# Questions to answer:
[a] Rewrite the section of the Roy Parkin profile that begins at the words "Personal information" and stops after "(5 ft 10 in)", putting "Complete name" in place of "Full name".
[b] Write the next part of the Roy Parkin biography, starting after its last sentence.

# Source extract:
++++++++

Personal information
- Full name: Walter Roy Parkin
- Born: 18 July 1904 Castlemaine, Victoria
- Died: 18 February 1957 (aged 52) Tweed Heads, New South Wales
- Height: 179 cm (5 ft 10 in)
- Weight: 79 kg (174 lb)

Playing career^{1}
- Years: Club / Games (Goals)
- 1926: Richmond / 1 (0)
- ^{1} Playing statistics correct to the end of 1926.

= Roy Parkin =

Australian rules footballer (1904–1957)

Walter Roy Parkin (18 July 1904 – 18 February 1957) was an Australian rules footballer who played with Richmond in the Victorian Football League (VFL).

==Family==
The son of Walter Parkin (1859–1937) and Annie Helen Parkin (1863–1939), née Cardwell, Walter Roy Parkin was born at Castlemaine, Victoria on 18 July 1904.

++++++++

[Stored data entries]
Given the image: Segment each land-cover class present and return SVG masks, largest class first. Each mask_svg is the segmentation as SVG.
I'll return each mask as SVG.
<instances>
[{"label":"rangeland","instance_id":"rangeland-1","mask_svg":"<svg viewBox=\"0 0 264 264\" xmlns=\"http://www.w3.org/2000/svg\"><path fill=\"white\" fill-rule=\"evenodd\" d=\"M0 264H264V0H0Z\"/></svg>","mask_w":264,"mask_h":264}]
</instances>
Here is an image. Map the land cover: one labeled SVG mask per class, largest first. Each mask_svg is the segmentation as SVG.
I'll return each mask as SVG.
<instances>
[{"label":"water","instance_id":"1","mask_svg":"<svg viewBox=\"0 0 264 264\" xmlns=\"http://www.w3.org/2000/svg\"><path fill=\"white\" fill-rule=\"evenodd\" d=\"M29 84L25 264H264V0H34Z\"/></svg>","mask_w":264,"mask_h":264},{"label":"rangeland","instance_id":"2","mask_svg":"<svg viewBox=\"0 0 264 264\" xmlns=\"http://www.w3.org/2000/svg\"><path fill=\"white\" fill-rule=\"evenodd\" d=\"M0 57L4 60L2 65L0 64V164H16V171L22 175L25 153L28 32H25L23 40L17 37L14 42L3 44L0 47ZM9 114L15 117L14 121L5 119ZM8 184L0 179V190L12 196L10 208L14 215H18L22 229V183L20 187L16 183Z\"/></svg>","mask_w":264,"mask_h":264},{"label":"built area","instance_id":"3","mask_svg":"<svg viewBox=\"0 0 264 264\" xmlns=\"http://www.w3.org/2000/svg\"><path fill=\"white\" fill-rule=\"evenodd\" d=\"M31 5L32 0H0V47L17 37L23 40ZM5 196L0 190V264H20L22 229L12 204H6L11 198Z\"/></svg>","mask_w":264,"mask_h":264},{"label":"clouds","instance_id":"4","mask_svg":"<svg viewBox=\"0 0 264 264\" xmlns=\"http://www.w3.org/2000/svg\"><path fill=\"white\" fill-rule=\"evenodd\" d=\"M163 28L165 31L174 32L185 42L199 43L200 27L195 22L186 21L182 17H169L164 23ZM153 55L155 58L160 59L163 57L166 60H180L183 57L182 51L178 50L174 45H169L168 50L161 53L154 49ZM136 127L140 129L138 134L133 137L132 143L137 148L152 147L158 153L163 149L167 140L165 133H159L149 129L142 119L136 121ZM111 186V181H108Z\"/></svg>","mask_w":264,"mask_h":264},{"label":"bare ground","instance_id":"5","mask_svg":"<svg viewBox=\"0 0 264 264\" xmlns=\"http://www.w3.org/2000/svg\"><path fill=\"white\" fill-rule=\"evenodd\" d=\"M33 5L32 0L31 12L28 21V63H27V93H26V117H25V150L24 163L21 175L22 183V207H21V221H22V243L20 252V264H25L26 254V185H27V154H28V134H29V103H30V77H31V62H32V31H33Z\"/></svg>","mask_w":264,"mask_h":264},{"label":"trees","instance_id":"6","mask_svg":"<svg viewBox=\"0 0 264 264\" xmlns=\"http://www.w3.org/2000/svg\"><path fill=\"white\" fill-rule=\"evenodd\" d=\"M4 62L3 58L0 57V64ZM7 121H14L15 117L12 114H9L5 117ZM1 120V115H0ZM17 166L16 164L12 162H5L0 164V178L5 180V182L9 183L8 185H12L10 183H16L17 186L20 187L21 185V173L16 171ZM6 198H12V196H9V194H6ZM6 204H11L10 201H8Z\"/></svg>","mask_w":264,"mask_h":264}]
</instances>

++++++++

# Exercise answers:
[a]
Personal information
- Complete name: Walter Roy Parkin
- Born: 18 July 1904 Castlemaine, Victoria
- Died: 18 February 1957 (aged 52) Tweed Heads, New South Wales
- Height: 179 cm (5 ft 10 in)

[b]
Roy Parkin married Jean Casey in Queensland on 30 April 1934.

==Football==
Parkin was a full-back from Castlemaine who played all his country football in the same team as former Richmond rover Jack Fincher. Parkin's solitary VFL game was in Round 1 1926 against South Melbourne but his performance did not receive good reviews and he did not play another senior game.

==Death==
Roy Parkin died in Tweed Heads on 18 February 1957.